Greater Manchester Police chief constable Ian Hopkins said: “This has been the most horrific incident we have had to face in Greater Manchester and one that we all hoped we would never see. Families and many young people were out to enjoy a concert at the Manchester Arena and have lost their lives.”

Singer Grande, 23, later tweeted on her Twitter handle: “broken. from the bottom of my heart, [I] am so so sorry. [I] don’t have words.”

Terrorism Related?

At the moment, the police are treating the blast as a terrorist incident and are working with counter-terrorism police and intelligence agencies.

There has not been an official claim of responsibility from any terror group but supporters of the Islamic State of Iraq and the Levant (Isil) celebrated the bombing on social media.

The working theory is that the perpetrator triggered the blast alone, but the national police counter-terror network, assisted by MI5, are urgently piecing together his background to see whether he had any help in planning the attack and was part of a wider network.

Prime Minister Theresa May said in a statement overnight: “We are working to establish the full details of what is being treated by the police as an appalling terrorist attack.”

Police will be looking to build a picture of the attacker’s movements both in recent weeks and months as well as immediately before the strike.
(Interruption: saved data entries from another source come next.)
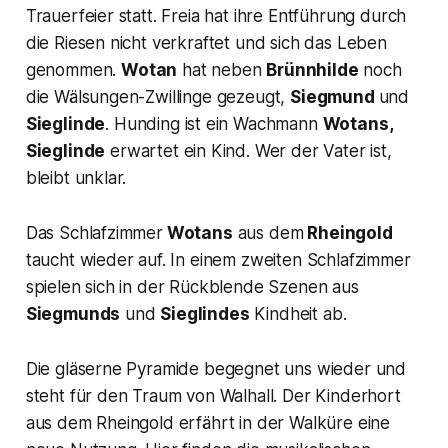
Trauerfeier statt. Freia hat ihre Entführung durch
die Riesen nicht verkraftet und sich das Leben
genommen.
Wotan
hat neben
Brünnhilde
noch
die Wälsungen-Zwillinge gezeugt,
Siegmund
und
Sieglinde
.
Hunding ist ein Wachmann
Wotans,
Sieglinde
erwartet ein Kind. Wer der Vater ist,
bleibt unklar.
Das Schlafzimmer
Wotans
aus dem
Rheingold
taucht wieder auf. In einem zweiten Schlafzimmer
spielen sich in der Rückblende Szenen aus
Siegmunds
und
Sieglindes
Kindheit ab.
Die gläserne Pyramide begegnet uns wieder und
steht für den Traum von Walhall. Der Kinderhort
aus dem Rheingold erfährt in der Walküre eine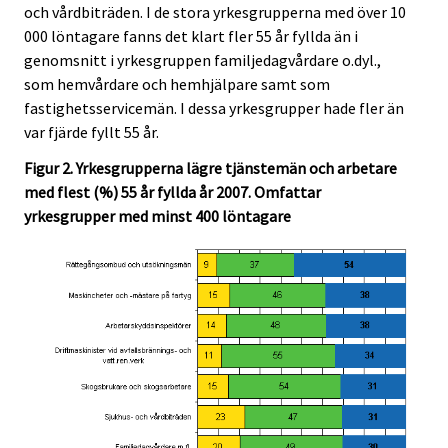
och vårdbiträden. I de stora yrkesgrupperna med över 10
000 löntagare fanns det klart fler 55 år fyllda än i
genomsnitt i yrkesgruppen familjedagvårdare o.dyl.,
som hemvårdare och hemhjälpare samt som
fastighetsservicemän. I dessa yrkesgrupper hade fler än
var fjärde fyllt 55 år.
Figur 2. Yrkesgrupperna lägre tjänstemän och arbetare
med flest (%) 55 år fyllda år 2007. Omfattar
yrkesgrupper med minst 400 löntagare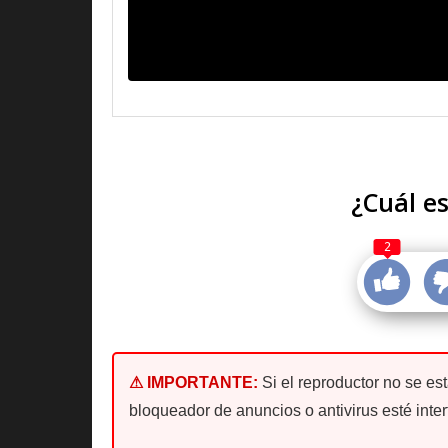
¿Cuál es
2
⚠ IMPORTANTE:
Si el reproductor no se es
bloqueador de anuncios o antivirus esté inter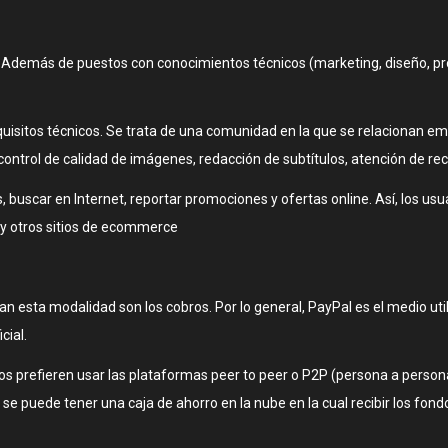
. Además de puestos con conocimientos técnicos (marketing, diseño, pr
itos técnicos. Se trata de una comunidad en la que se relacionan em
control de calidad de imágenes, redacción de subtítulos, atención de rec
buscar en Internet, reportar promociones y ofertas online. Así, los u
y otros sitios de ecommerce
n esta modalidad son los cobros. Por lo general, PayPal es el medio utiliz
cial.
os prefieren usar las plataformas peer to peer o P2P (persona a person
se puede tener una caja de ahorro en la nube en la cual recibir los fond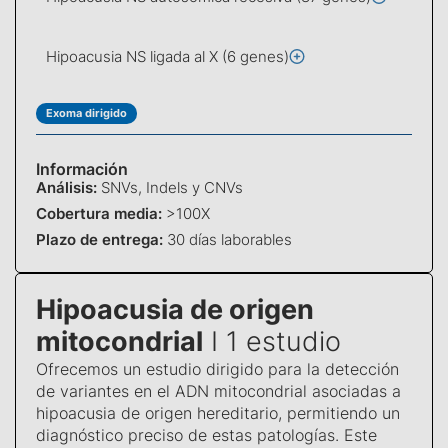
Hipoacusia NS ligada al X (6 genes)
Exoma dirigido
Información
Análisis:
SNVs, Indels y CNVs
Cobertura media:
>100X
Plazo de entrega:
30 días laborables
Hipoacusia de origen
mitocondrial
I 1 estudio
Ofrecemos un estudio dirigido para la detección
de variantes en el ADN mitocondrial asociadas a
hipoacusia de origen hereditario, permitiendo un
diagnóstico preciso de estas patologías. Este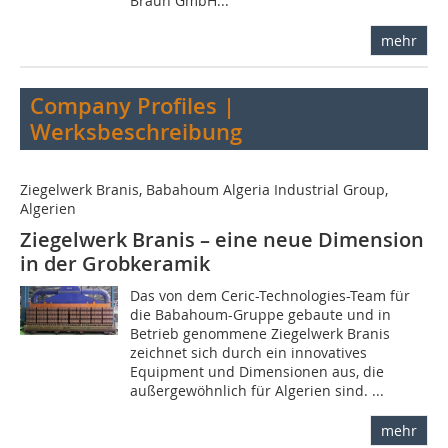
Braun GmbH...
mehr
Company Profiles |
Werksbeschreibung
Ziegelwerk Branis, Babahoum Algeria Industrial Group,
Algerien
Ziegelwerk Branis – eine neue Dimension
in der Grobkeramik
Das von dem Ceric-Technologies-Team für
die Babahoum-Gruppe gebaute und in
Betrieb genommene Ziegelwerk Branis
zeichnet sich durch ein innovatives
Equipment und Dimensionen aus, die
außergewöhnlich für Algerien sind. ...
mehr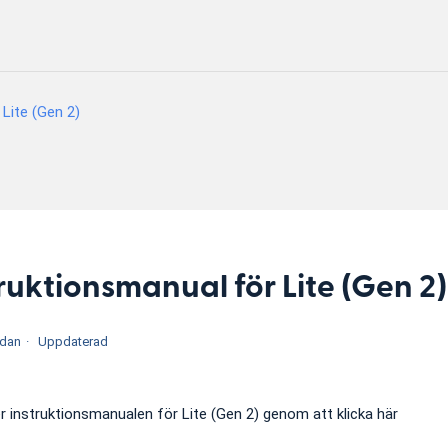
Lite (Gen 2)
ruktionsmanual för Lite (Gen 2)
edan
Uppdaterad
r instruktionsmanualen för Lite (Gen 2) genom att klicka här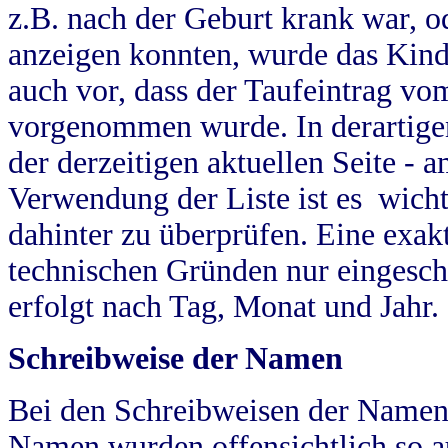
z.B. nach der Geburt krank war, od
anzeigen konnten, wurde das Kind
auch vor, dass der Taufeintrag vo
vorgenommen wurde. In derartigen
der derzeitigen aktuellen Seite -
Verwendung der Liste ist es wich
dahinter zu überprüfen. Eine exa
technischen Gründen nur eingesch
erfolgt nach Tag, Monat und Jahr.
Schreibweise der Namen
Bei den Schreibweisen der Namen
Namen wurden offensichtlich so a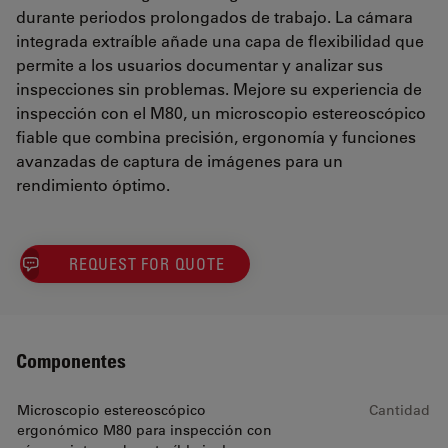
durante periodos prolongados de trabajo. La cámara
integrada extraíble añade una capa de flexibilidad que
permite a los usuarios documentar y analizar sus
inspecciones sin problemas. Mejore su experiencia de
inspección con el M80, un microscopio estereoscópico
fiable que combina precisión, ergonomía y funciones
avanzadas de captura de imágenes para un
rendimiento óptimo.
REQUEST FOR QUOTE
Componentes
Microscopio estereoscópico
Cantidad
ergonómico M80 para inspección con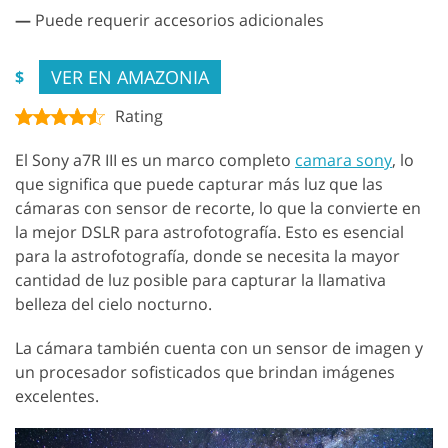
—
Puede requerir accesorios adicionales
VER EN AMAZONIA
$
Rating
El Sony a7R III es un marco completo
camara sony
, lo
que significa que puede capturar más luz que las
cámaras con sensor de recorte, lo que la convierte en
la mejor DSLR para astrofotografía. Esto es esencial
para la astrofotografía, donde se necesita la mayor
cantidad de luz posible para capturar la llamativa
belleza del cielo nocturno.
La cámara también cuenta con un sensor de imagen y
un procesador sofisticados que brindan imágenes
excelentes.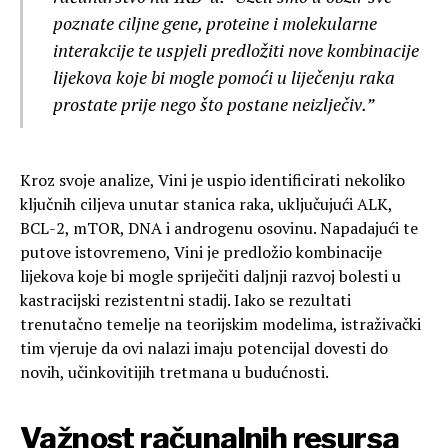
poznate ciljne gene, proteine i molekularne
interakcije te uspjeli predložiti nove kombinacije
lijekova koje bi mogle pomoći u liječenju raka
prostate prije nego što postane neizlječiv.”
Kroz svoje analize, Vini je uspio identificirati nekoliko
ključnih ciljeva unutar stanica raka, uključujući ALK,
BCL-2, mTOR, DNA i androgenu osovinu. Napadajući te
putove istovremeno, Vini je predložio kombinacije
lijekova koje bi mogle spriječiti daljnji razvoj bolesti u
kastracijski rezistentni stadij. Iako se rezultati
trenutačno temelje na teorijskim modelima, istraživački
tim vjeruje da ovi nalazi imaju potencijal dovesti do
novih, učinkovitijih tretmana u budućnosti.
Važnost računalnih resursa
Another priority will be to establish whether any further linked attacks or copycat incidents are planned.

Also, the bomber’s communications will form a significant part of the inquiry, while investigators will also be checking if he was known to authorities in any way.

One area of focus will be examining the remnants of the device used in the attack as officers work to establish whether the perpetrator built it himself or had help.

As well as seeking to identify any potential accomplices in Britain, authorities will also be looking into the possibility of any link to international groups.